“You may not be the first, but you can be the best”, Swedish Finance Minister Magdalena Andersson told the audience at the Mind the Gap! Gender in Financing - the new normal event held at the EIB headquarters on Tuesday 10, October 2017, when congratulating the EIB on its first Strategy on Gender Equality and Women's Economic Empowerment in its investment operations. This event was followed by a session on female leadership featuring Rania Ekaterinari CEO of the Hellenic Corporation of Assets and Participations speaking to EIB Vice-President Alex Stubb, former Finnish Prime Minister, now leading gender policy at the EIB. It was intended to help plot the next steps - a Gender Action Plan for EIB group operations and a renewed strategy for ensuring diversity and inclusion in-house as well.
Minister Andersson is one of the EIB’s 28 Governors, and part of what she calls the world’s “first feminist government”. This, she said, is about making sure that every decision is seen through a gender perspective, not just for governments but international financial institutions too, because, it's just “smart economics”. Minister Andersson alongside EIB President Werner Hoyer was speaking ahead of a debate on the cost of gender inequality and the opportunities that a greater focus on gender can bring to the EIB Group’s operations, in terms of business evolution, economic gains and social impact.

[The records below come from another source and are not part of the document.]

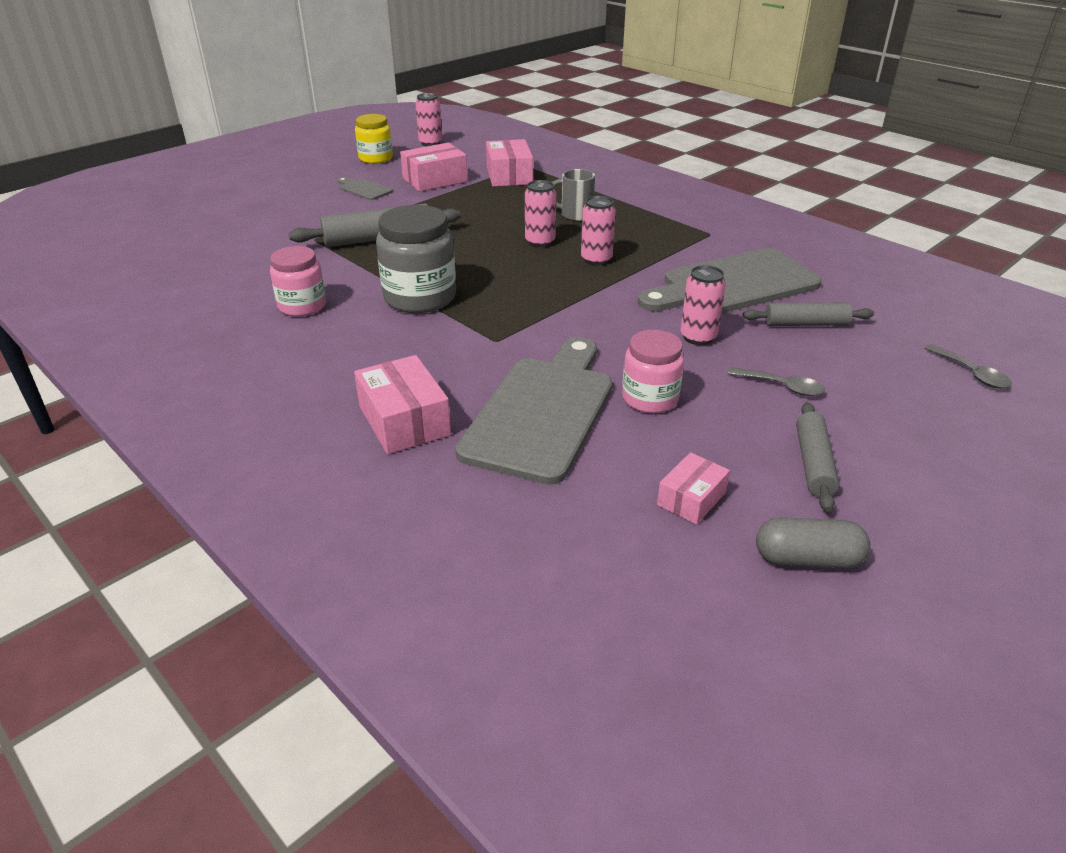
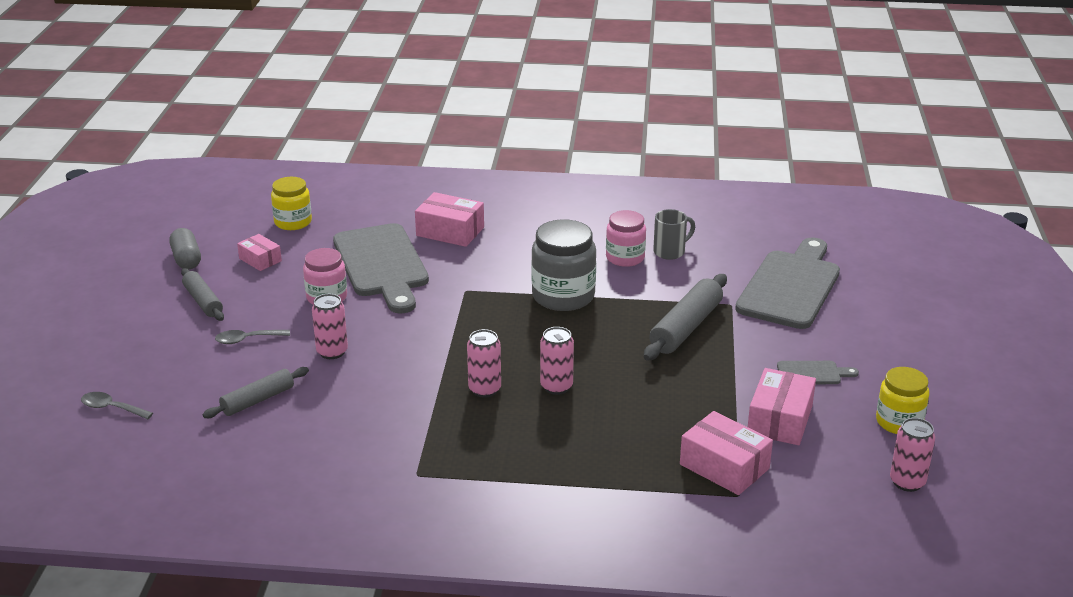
camera: 140 degrees right, 5 degrees down
(575, 215) = (573, 437): grey mug -> grey mug (670, 252)
(584, 554) = (293, 222): none -> yellow jar
(691, 499) = (260, 260): pink box -> pink box turned 45 degrees counterclockwise
(733, 284) = (344, 416): grey cutting board -> grey cutting board (791, 286)
(807, 559) = (186, 259): grey capsule -> grey capsule turned 75 degrees counterclockwise

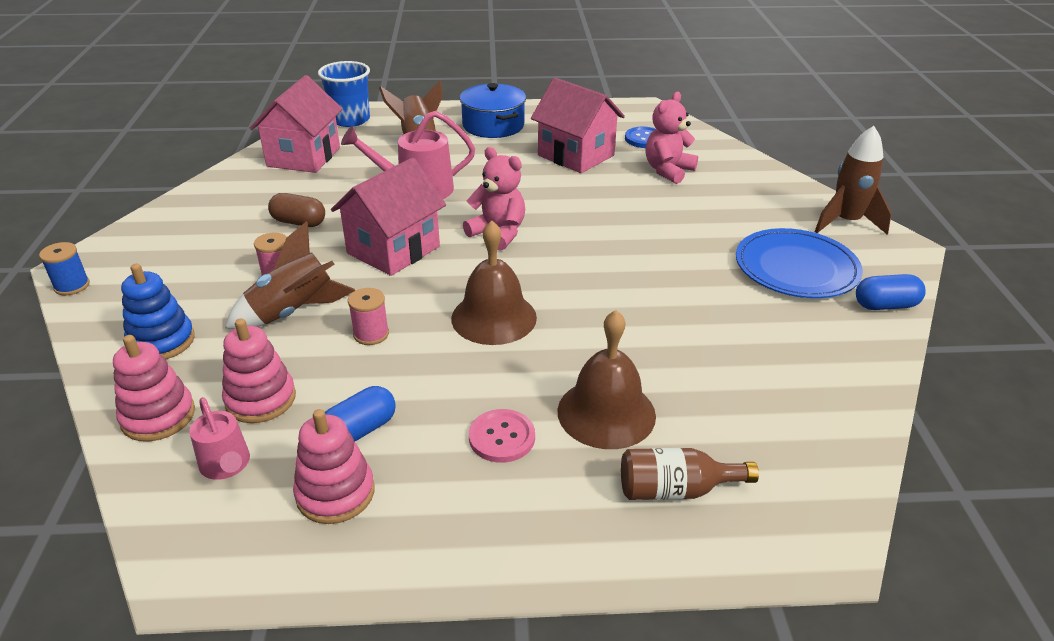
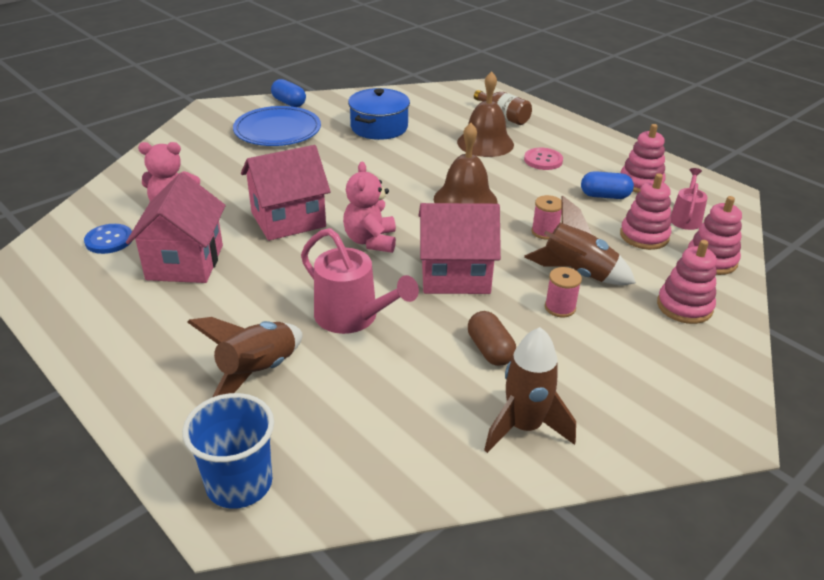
camera: 130 degrees left, 0 degrees up
(72, 286) = (740, 409): blue spool -> none
(161, 341) = (684, 306): blue stacking toy -> pink stacking toy
(304, 157) = (379, 446): pink house -> pink house (288, 220)
(493, 125) = (152, 346): blue pot -> blue pot (379, 127)
(846, 222) = (194, 128): brown rocket -> brown rocket (524, 427)

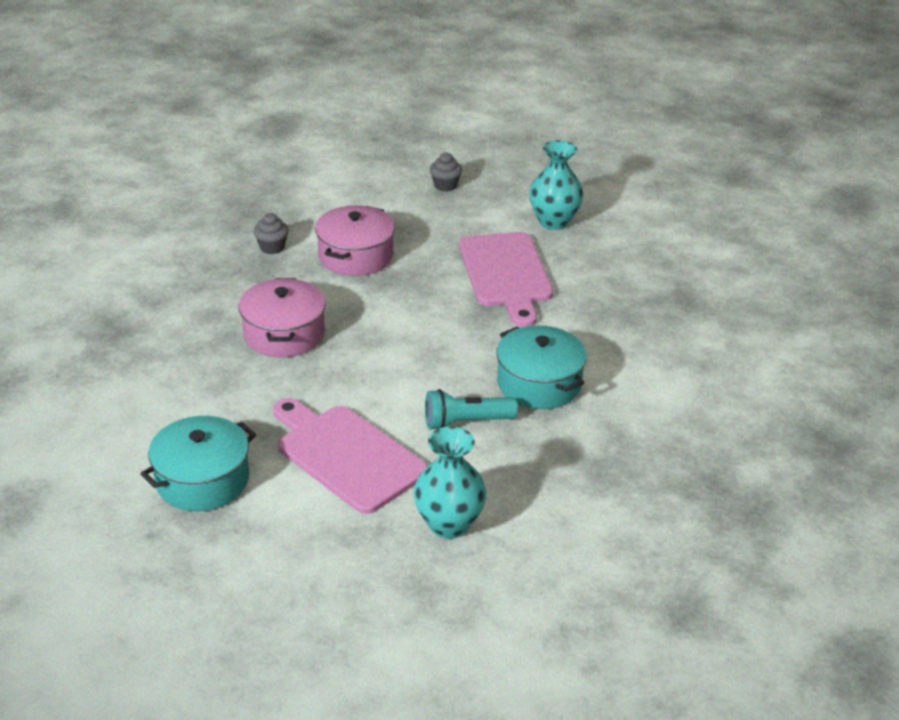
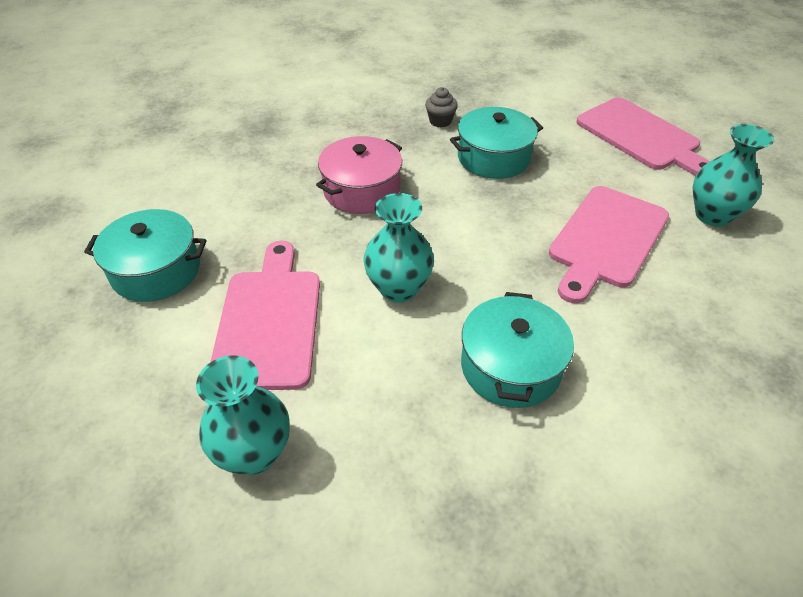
camera: 45 degrees right, 10 degrees up
(355, 256) = (493, 158): pink pot -> turquoise pot
(408, 382) = (398, 288): none -> turquoise vase
(445, 185) = (641, 136): grey cupcake -> pink cutting board
(466, 422) = (398, 359): turquoise flashlight -> none

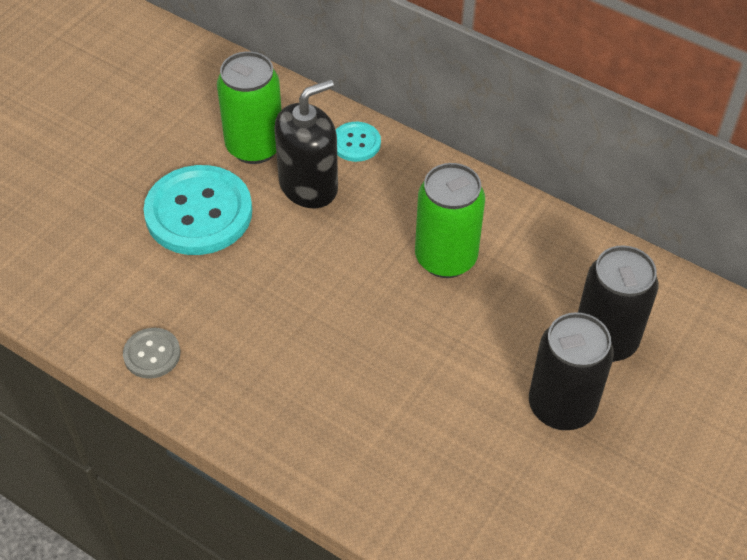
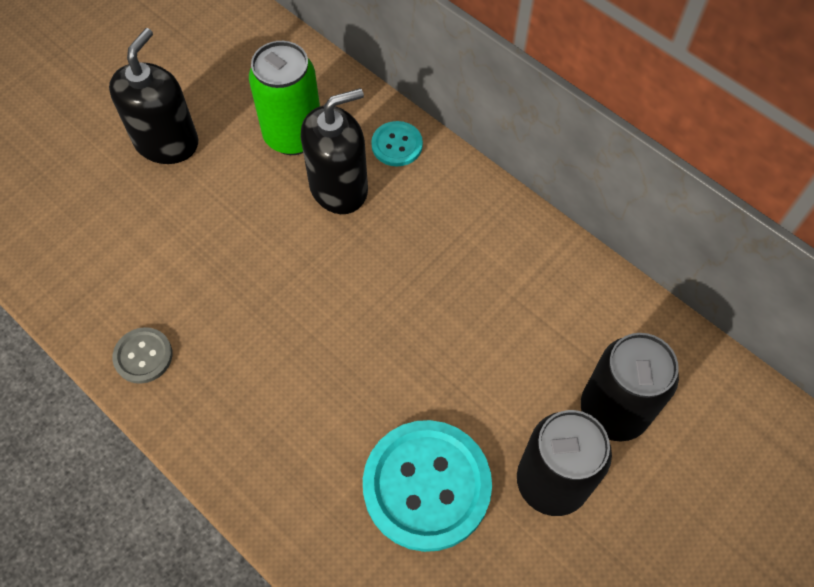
camera: 10 degrees right, 10 degrees up
(131, 167) = (166, 142): none -> black soap dispenser
(199, 213) = (222, 203): turquoise button -> turquoise button (426, 486)
(445, 258) = (463, 290): green can -> none

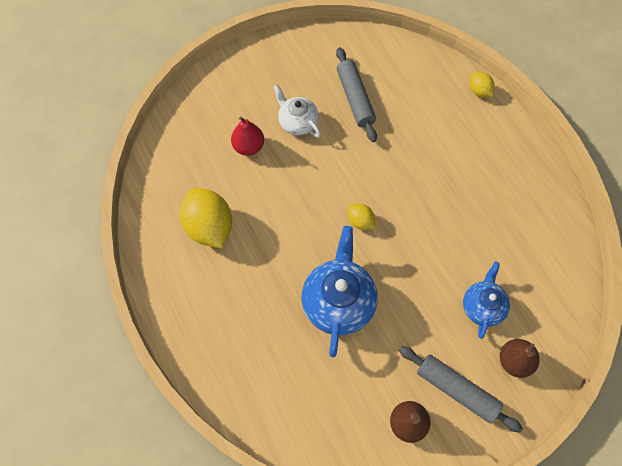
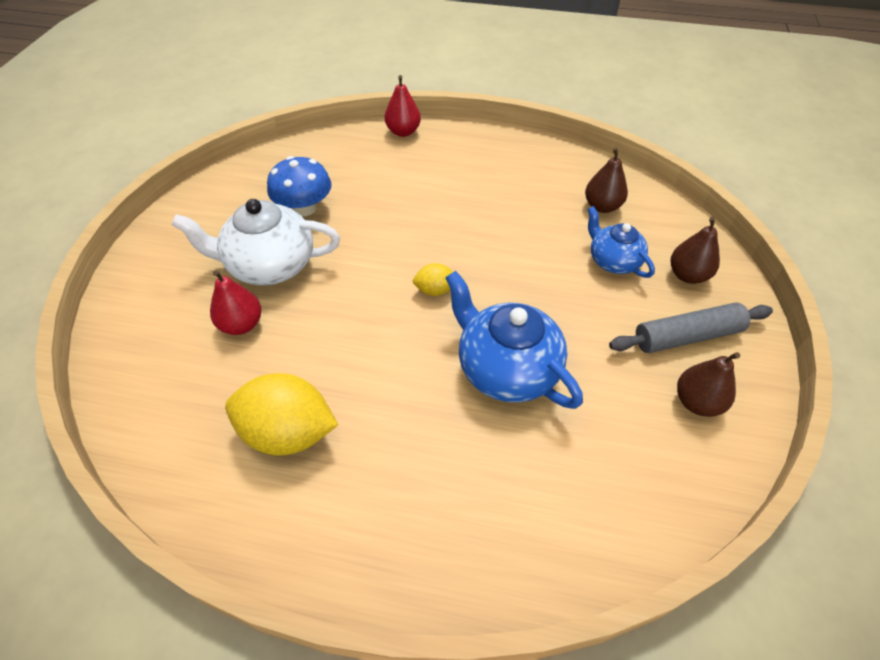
camera: 50 degrees left, 15 degrees down
(297, 122) = (269, 265): white teapot -> white teapot, size x1.64
(355, 99) = (304, 208): grey rolling pin -> blue mushroom
(479, 91) = (403, 132): yellow lemon -> red pear
(530, 266) = (602, 206): none -> brown pear

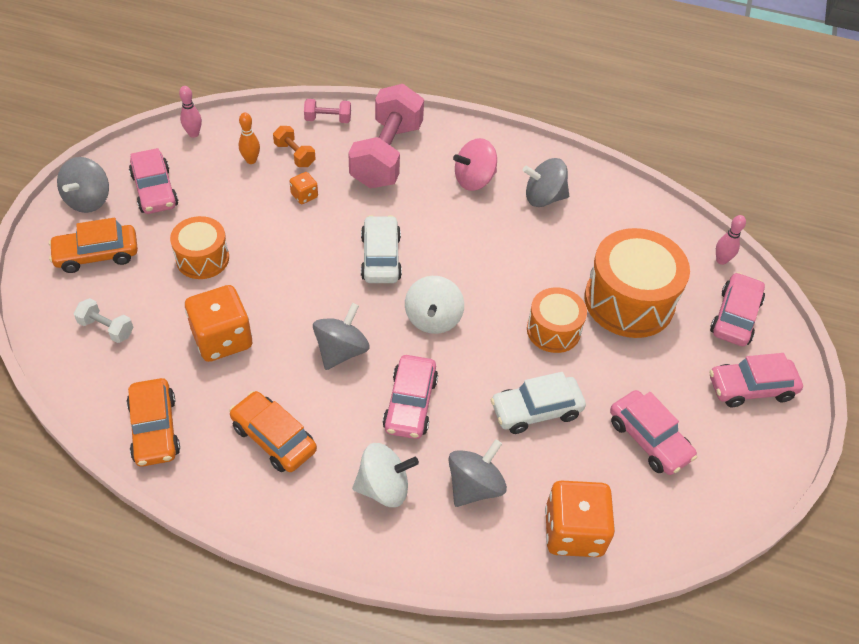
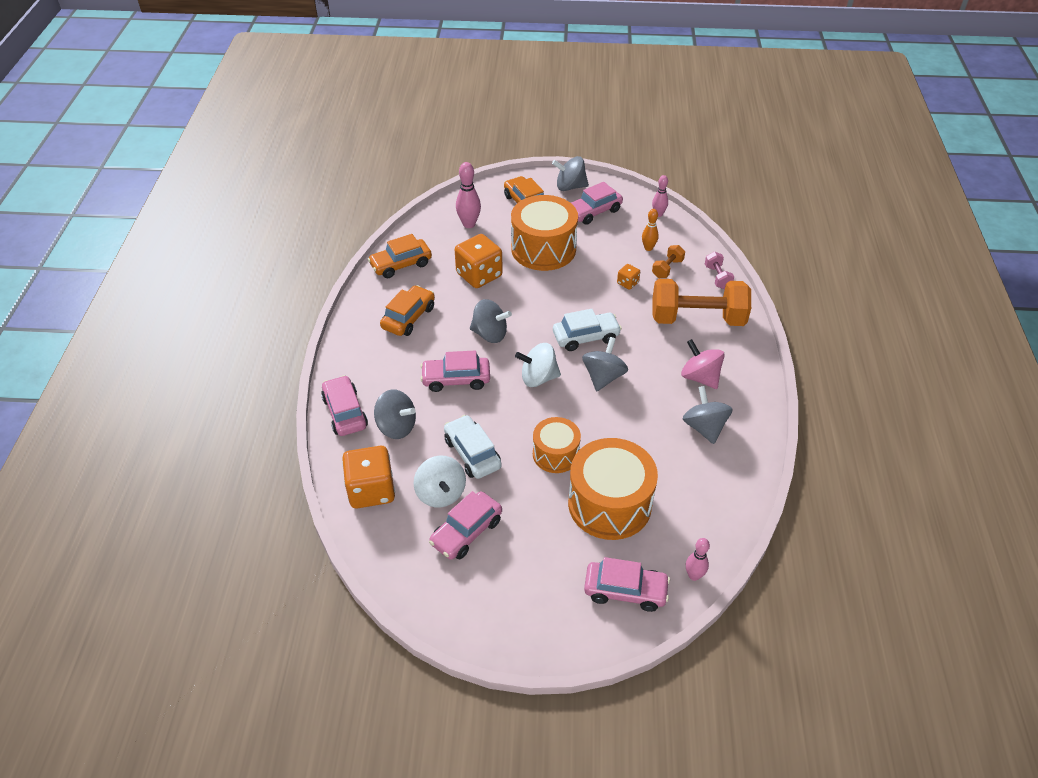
camera: 80 degrees right, 5 degrees down
(106, 328) = (469, 224): white dumbbell -> pink bowling pin
(202, 258) = (543, 249): orange drum -> orange drum, size x1.71
(384, 487) = (384, 378): white spinning top -> white spinning top (441, 493)
(386, 155) = (697, 318): pink dumbbell -> orange dumbbell
(449, 258) = (603, 377): none -> grey spinning top
(751, 388) = (544, 608): pink car -> pink car (345, 412)

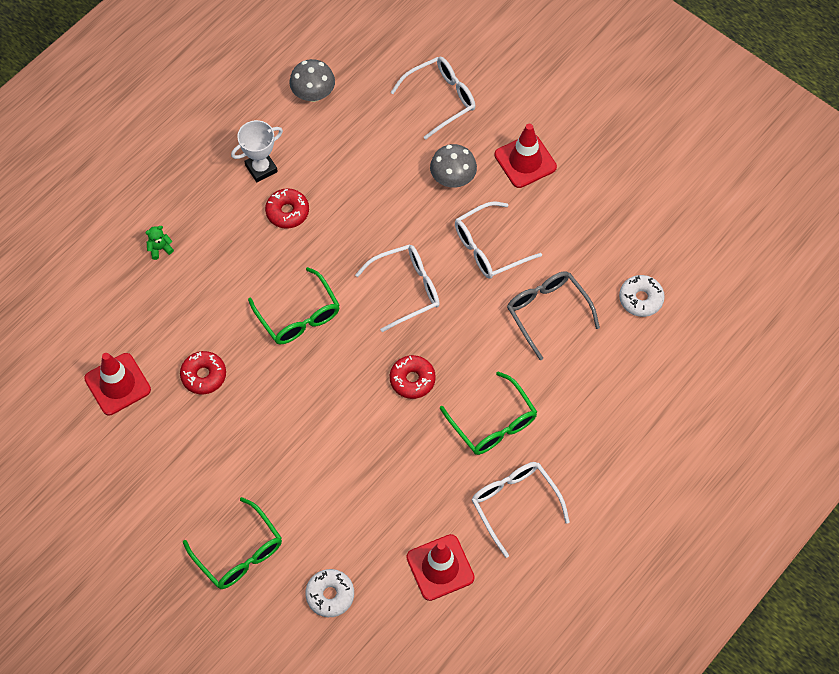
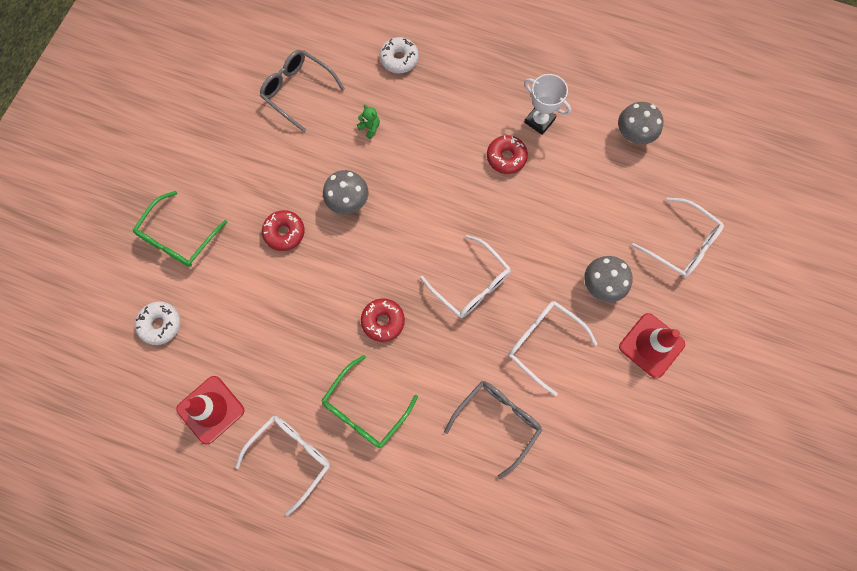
camera: 70 degrees right, 10 degrees up
(117, 384) = (297, 91): red traffic cone -> grey glasses
(160, 248) = (430, 74): green teddy bear -> green teddy bear (370, 128)
(204, 375) = (327, 151): red donut -> red donut (284, 233)
(270, 373) = (348, 201): none -> grey mushroom
(299, 316) = (409, 204): green glasses -> none
(640, 299) = (548, 510): white donut -> white donut (399, 59)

“It is important for women to understand their capacity to create value for others”
Rania Ekaterinari, CEO of the Hellenic Corporation of Assets and Participations
Ethical, social and economic benefits
President Hoyer said there was a clear link between what the EIB, as the world’s largest multilateral lender and borrower does in its operations and what it does at home, “I stand firmly behind gender equality in our business and within our house”, he said. “I am convinced of the ethical, social and economic benefits that accompany the principles of fairness and justice enshrined in gender equality”.
The clear business case, how to reconcile different priorities, the need for evidence and sex-disaggregated data and the lingering gender inequality in Europe itself were all key issues addressed by leading figures in industry and policy with an extensive experience of mainstreaming gender considerations into financing and investments. Joining the EIB’s Director General of Operations Jean Christophe Laloux were Inez Murray, CEO of the Global Banking Alliance for Women; Diana van Maasdijk, Co-Founder and Executive Director of Equileap; and Helena Morais Maceira, Research Manager from the Vilnius-based European Institute of Gender Equality (EIGE). They brought their experience of tracking inequality and working with banks and investors to a debate on how the EIB might move forward with implementing its strategy.
"I stand firmly behind gender equality in our business and within our house"
Werner Hoyer, President of the EIB
Add value, be yourself
Turning to the matter of gender equality in the EIB itself, all agreed there could be no complacency. Vice-President Alex Stubb asked Rania Ekaterinari, CEO of the Hellenic Corporation of Assets and Participations, what conditions female leadership needed to thrive. “It is important for women to understand their capacity to create value for others”, she said. “You need to be able to be yourself” was her overriding message. As the EIB prepares to approve new measures to encourage diversity and a greater number of senior female executives, this deceptively simple statement may sum up the challenge ahead."